WHAT THE EXERCISE ASKS
Go through the material and return every line that contains the string "action".

SUPPLIED INFORMATION
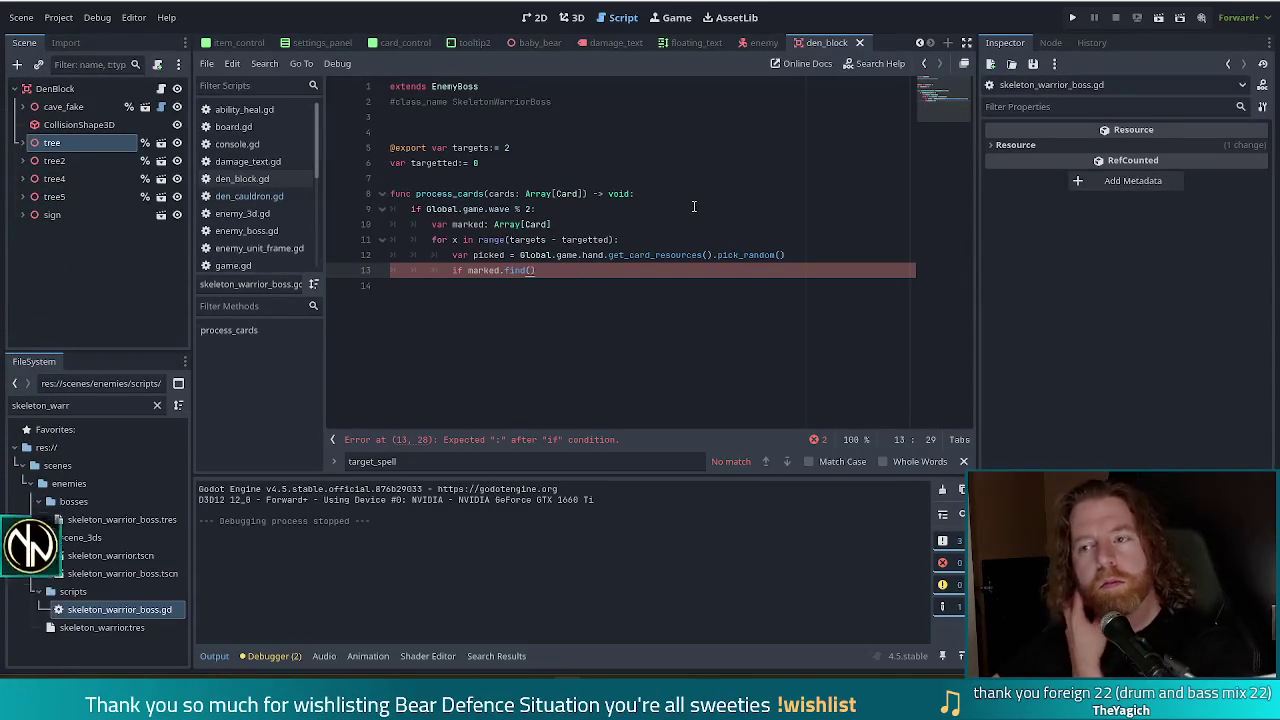
{"action": "left_click_drag", "start_coordinate": [573, 230], "coordinate": [493, 226]}
Step: Replace the Array[Card] type with '= cards.duplicate()' using autocomplete
{"action": "key", "text": "BackSpace"}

YOUR RESPONSE
{"action": "left_click_drag", "start_coordinate": [573, 230], "coordinate": [493, 226]}
{"action": "key", "text": "BackSpace"}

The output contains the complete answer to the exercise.